→ **Exercise objective**: Look through the material beneath and copy each line with the word "middle".

→ **Records provided**:
#####

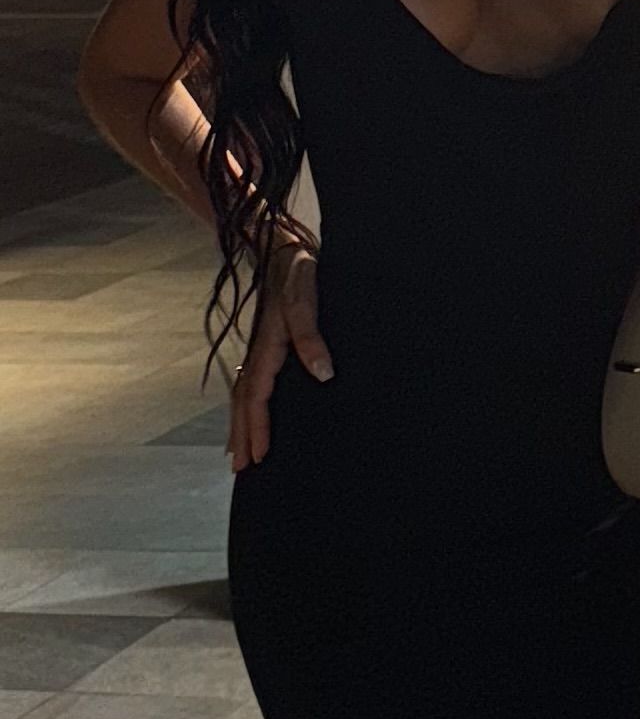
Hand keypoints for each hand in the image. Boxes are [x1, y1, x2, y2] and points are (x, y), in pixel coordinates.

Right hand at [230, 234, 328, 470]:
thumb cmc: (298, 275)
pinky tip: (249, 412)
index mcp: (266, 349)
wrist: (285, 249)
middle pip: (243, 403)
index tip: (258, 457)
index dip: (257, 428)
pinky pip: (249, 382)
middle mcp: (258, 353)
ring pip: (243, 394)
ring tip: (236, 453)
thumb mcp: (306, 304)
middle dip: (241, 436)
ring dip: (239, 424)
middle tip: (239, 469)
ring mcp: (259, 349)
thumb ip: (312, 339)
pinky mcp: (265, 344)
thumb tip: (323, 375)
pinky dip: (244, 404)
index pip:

#####

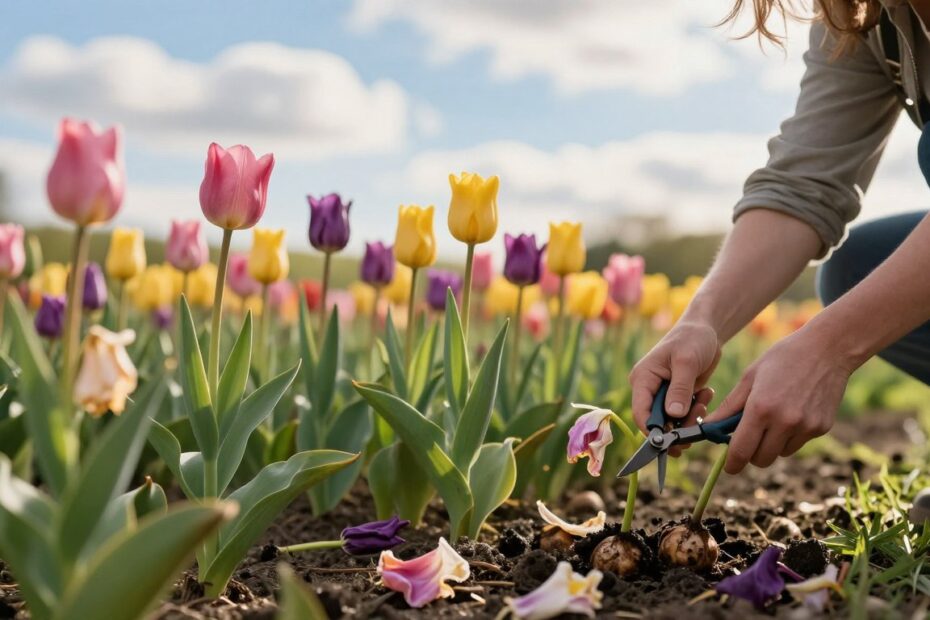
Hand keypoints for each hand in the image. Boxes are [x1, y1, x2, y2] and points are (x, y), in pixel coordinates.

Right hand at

#####

→ **Response area**:
middle pip: (243, 403)
middle mcp: (258, 353)
middle dip: (241, 436)
middle tip: (239, 469)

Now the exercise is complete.